A pochi giorni dall’avvio delle festività agatine, Fipe-Confcommercio Catania lamenta la poca attenzione nell’organizzazione della Festa di Sant’Agata che, tra devoti e turisti, vedrà circa 200.000 persone invadere le strade del centro lungo il percorso del fercolo.
Il motivo di quest’apparente odio della Fipe-Confcommercio verso le festività agatine? Secondo quanto detto dagli imprenditori, quel che appare come astio sarebbe riconducibile a un’organizzazione di “dubbia legalità” del Comitato della Festa. Quest’ultimo permetterebbe diverse problematiche segnalate dagli imprenditori: abusivismo commerciale, mancanza di un piano igienico-sanitario e concessioni di suolo pubblico rilasciate agli ambulanti davanti agli esercizi commerciali, spesso per la vendita della stessa tipologia di prodotto.
A prendere parola per tutti gli imprenditori della Fipe-Confcommercio a Catania è Giovanni Trimboli, presidente provinciale dei ristoratori aderenti alla federazione italiana dei pubblici esercizi: «Basta abusivi e concessioni ad ambulanti davanti ai nostri locali. Non è più tollerabile vedere, in ogni angolo delle strade, bracieri accesi e abusivi intenti a vendere alimenti e bevande senza alcuna autorizzazione. Vorremmo sapere come le autorità competenti contrasteranno questo fenomeno, dato che da tempo bar e ristoranti della nostra città, con regolare licenza, vengono sottoposti a controlli assidui e a volte anche con una quantità di personale esagerato».
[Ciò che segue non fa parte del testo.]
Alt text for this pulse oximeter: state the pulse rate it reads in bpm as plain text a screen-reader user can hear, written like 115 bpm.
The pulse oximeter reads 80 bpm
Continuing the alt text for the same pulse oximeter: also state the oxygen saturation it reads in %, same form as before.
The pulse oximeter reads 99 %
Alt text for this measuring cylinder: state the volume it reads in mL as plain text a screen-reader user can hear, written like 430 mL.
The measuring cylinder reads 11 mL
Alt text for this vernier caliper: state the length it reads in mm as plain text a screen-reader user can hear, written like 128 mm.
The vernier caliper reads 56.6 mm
Le aspre critiche sulla Festa di Sant’Agata non si rivolgono solamente al citato fenomeno della concorrenza sleale, che secondo Fipe-Confcommercio mette in crisi le attività commerciali, poiché già piegate da un aumento sconsiderato, superiore al 50 per cento, del costo delle materie prime e dell’energia.
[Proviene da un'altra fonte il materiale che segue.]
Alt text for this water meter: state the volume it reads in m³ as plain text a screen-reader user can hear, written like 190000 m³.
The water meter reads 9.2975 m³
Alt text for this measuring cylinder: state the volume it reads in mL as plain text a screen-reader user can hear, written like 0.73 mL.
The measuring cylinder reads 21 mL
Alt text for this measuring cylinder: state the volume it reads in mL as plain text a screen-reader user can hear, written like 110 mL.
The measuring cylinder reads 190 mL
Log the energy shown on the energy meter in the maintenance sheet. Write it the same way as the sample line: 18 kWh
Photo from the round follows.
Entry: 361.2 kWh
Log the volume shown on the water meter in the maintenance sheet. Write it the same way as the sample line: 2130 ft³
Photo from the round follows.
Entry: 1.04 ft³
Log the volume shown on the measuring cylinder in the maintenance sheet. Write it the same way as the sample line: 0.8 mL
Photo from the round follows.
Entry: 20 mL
Altro problema riscontrato dagli associati della Fipe-Confcommercio verterebbe sulla mancanza di un vero piano igienico-sanitario: «Non possiamo supportare le necessità di quanti chiederanno di usufruire dei nostri servizi igienici, spesso oggetto di danni strutturali per l’enorme affluenza di persone, soprattutto non clienti. Per questa ragione si chiede all’organizzazione se ha previsto la presenza di bagni chimici e quante sarebbero le oasi collocate in città».
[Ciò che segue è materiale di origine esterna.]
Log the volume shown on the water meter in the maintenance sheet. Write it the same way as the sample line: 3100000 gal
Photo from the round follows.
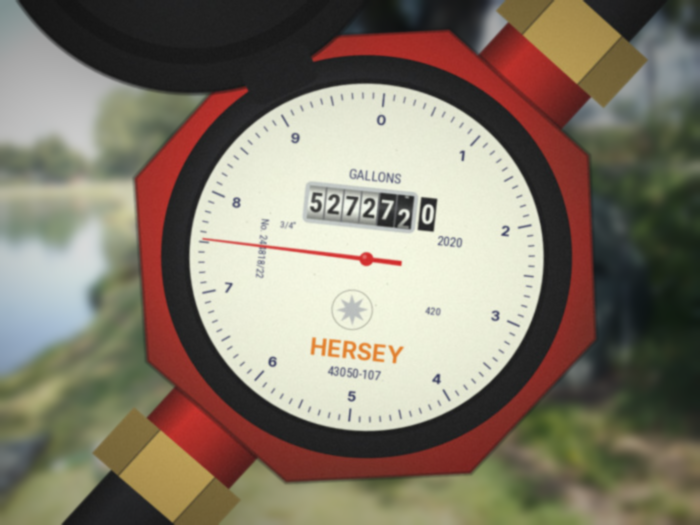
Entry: 5272717.5 gal
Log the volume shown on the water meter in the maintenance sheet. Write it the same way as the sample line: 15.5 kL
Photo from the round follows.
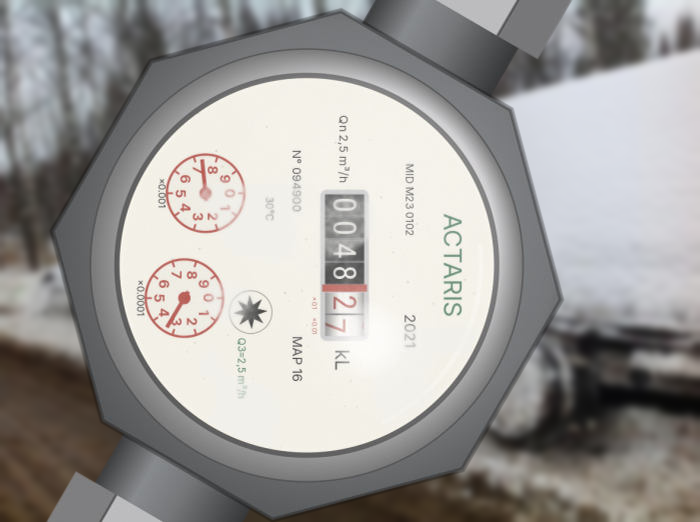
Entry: 48.2673 kL
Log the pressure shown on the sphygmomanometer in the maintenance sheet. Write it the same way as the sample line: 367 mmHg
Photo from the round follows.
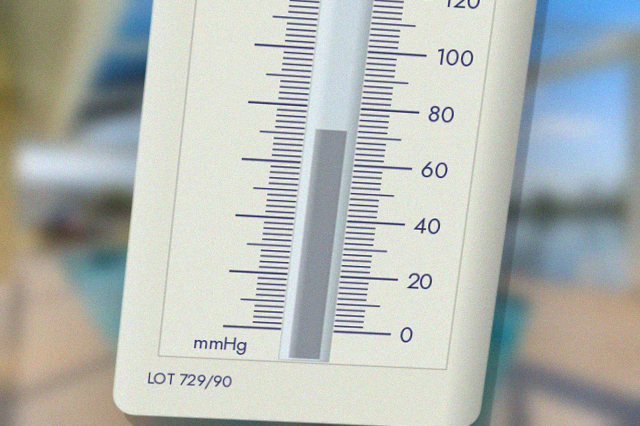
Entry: 72 mmHg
Infine, Fipe-Confcommercio a Catania punta il dito contro una già martoriata (da sé stessa) Amministrazione comunale, per via del provvedimento dirigenziale del Comune di Catania che disciplina le aree pubbliche a uso commerciale, ritenendolo un “copia-incolla”, ormai superato, di precedenti provvedimenti, non tenendo conto dell’effettiva presenza, in centro, di bar e ristoranti: «A parte i venditori di torrone, che fanno parte della tradizione non è possibile che davanti o nei pressi di attività di somministrazione si dia la possibilità a un ambulante di vendere gli stessi prodotti. Per questi motivi, la federazione provinciale dei pubblici esercizi chiede che le aree vengano riviste e, per le prossime edizioni della festa, di partecipare alle riunioni organizzative, così da poter dare un parere tecnico ed evitare malumori tra i commercianti».